Quand elles finissent par se préciser, les réactions de l’UE sont faibles : la Commission a annoncé d’abord la création d’un fonds de 25 milliards d’euros (passés ensuite à 37 milliards) pour aider les entreprises, mais c’est une peccadille comparée aux besoins : l’Italie toute seule a mobilisé 25 milliards d’euros ! Ursula von der Leyen annonce aussi une plus grande flexibilité sur les aides d’État aux entreprises, alors qu’on aurait espéré une réponse à la mesure du défi : la suspension pure et simple du pacte de stabilité et de croissance, le temps nécessaire. Quant à la BCE, elle n’annonce rien de décisif, aucune baisse des taux directeurs, causant ainsi le deuxième Krach boursier de la semaine du 8 mars : avec en France une chute historique de -12, 28% en 24H.
Ce sont donc les États, laissés à eux-mêmes, qui ont la main. Et les États agissent en ordre dispersé, selon l’urgence de leur situation intérieure et le niveau de leurs moyens de prévention et de réponse. Angela Merkel a laissé tomber la rigueur budgétaire. La Slovénie et la République tchèque ferment leurs frontières, la France non.
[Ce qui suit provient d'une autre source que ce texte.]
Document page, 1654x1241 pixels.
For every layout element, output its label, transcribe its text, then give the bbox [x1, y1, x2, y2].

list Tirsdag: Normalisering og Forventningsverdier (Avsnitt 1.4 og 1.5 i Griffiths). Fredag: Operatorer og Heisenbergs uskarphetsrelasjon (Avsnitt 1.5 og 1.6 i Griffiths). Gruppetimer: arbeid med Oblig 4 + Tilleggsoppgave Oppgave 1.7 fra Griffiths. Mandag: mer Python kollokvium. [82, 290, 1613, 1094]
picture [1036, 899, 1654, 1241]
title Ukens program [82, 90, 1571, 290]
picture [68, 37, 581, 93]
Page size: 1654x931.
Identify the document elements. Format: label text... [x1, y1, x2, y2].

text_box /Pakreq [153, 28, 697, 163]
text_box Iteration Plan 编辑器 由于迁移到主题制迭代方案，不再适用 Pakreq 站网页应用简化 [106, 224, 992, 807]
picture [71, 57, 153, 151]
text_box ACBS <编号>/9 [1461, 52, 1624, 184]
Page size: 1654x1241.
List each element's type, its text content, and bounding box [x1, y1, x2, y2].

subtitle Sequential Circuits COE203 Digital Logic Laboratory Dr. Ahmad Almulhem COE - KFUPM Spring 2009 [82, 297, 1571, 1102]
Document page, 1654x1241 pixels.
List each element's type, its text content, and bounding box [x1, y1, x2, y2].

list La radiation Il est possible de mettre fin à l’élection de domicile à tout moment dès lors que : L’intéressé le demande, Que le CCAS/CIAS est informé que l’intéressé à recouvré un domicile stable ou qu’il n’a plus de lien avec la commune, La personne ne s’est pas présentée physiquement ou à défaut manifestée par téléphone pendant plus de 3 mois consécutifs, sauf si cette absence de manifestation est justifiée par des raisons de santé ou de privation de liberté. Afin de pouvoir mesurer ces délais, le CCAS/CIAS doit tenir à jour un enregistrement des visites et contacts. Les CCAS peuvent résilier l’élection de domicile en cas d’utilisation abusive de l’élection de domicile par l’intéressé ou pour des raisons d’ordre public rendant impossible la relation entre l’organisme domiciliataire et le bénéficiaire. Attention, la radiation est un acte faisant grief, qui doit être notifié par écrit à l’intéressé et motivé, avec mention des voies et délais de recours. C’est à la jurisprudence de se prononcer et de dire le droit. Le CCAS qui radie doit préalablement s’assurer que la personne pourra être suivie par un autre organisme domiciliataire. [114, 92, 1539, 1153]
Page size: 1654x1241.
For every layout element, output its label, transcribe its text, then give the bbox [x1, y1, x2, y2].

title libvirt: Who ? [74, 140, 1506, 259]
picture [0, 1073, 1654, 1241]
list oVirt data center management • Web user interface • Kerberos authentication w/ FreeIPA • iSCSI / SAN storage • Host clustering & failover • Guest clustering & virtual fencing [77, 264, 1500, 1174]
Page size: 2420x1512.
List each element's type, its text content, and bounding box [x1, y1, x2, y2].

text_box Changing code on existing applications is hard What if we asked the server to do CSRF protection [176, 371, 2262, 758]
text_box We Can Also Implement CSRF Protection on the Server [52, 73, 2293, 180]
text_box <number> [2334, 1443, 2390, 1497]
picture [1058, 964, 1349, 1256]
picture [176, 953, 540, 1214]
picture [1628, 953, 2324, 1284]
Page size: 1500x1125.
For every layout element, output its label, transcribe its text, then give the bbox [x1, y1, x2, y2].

L’Allemagne et la France réquisitionnent toute fabrication et circulation des masques chirurgicaux, alors que l’Italie va se fournir en Chine, etc… .
Quelles leçons tirer de cette première phase, ratée, de la stratégie européenne ? Deux au moins s’imposent. La première concerne la solidarité : on ne partage bien qu’en période d’abondance. En période de disette, c’est le chacun pour soi qui l’emporte. Autrement dit, l’anticipation des crises pandémiques à venir exige que l’Europe constitue des stocks considérables de matériel médical, médicaments et autres vaccins : une sorte de Banque européenne sanitaire (BES), à disposition de tous, quand la prochaine crise frappera.
La deuxième leçon concerne l’avenir de l’UE elle-même. Depuis 2008, l’Europe est mise à mal par les crises extérieures qui se succèdent sur le continent : crise économique de 2008, crise des réfugiés de 2015, crise du virus Covid 19 aujourd’hui. La crise sanitaire actuelle coïncide d’ailleurs avec une nouvelle crise des réfugiés venus potentiellement de Turquie. Si le sauvetage de l’euro avait permis de construire une réponse collective de l’Europe, certes austère et brutale pour les populations, ce n’est plus du tout le même scénario qui se profile aujourd’hui : face aux réfugiés, face au virus, le réflexe national l’emporte sur le réflexe européen. Jusqu’où va-t-il s’imposer ? Pourra-t-on, à la fin de l’épidémie, revenir aux règles du pacte de stabilité ? Vanter les mérites du libéralisme, de l’interdépendance, de la mondialisation et de la rigueur, comme seules conditions de la prospérité générale ? Les responsables européens devraient y réfléchir à deux fois.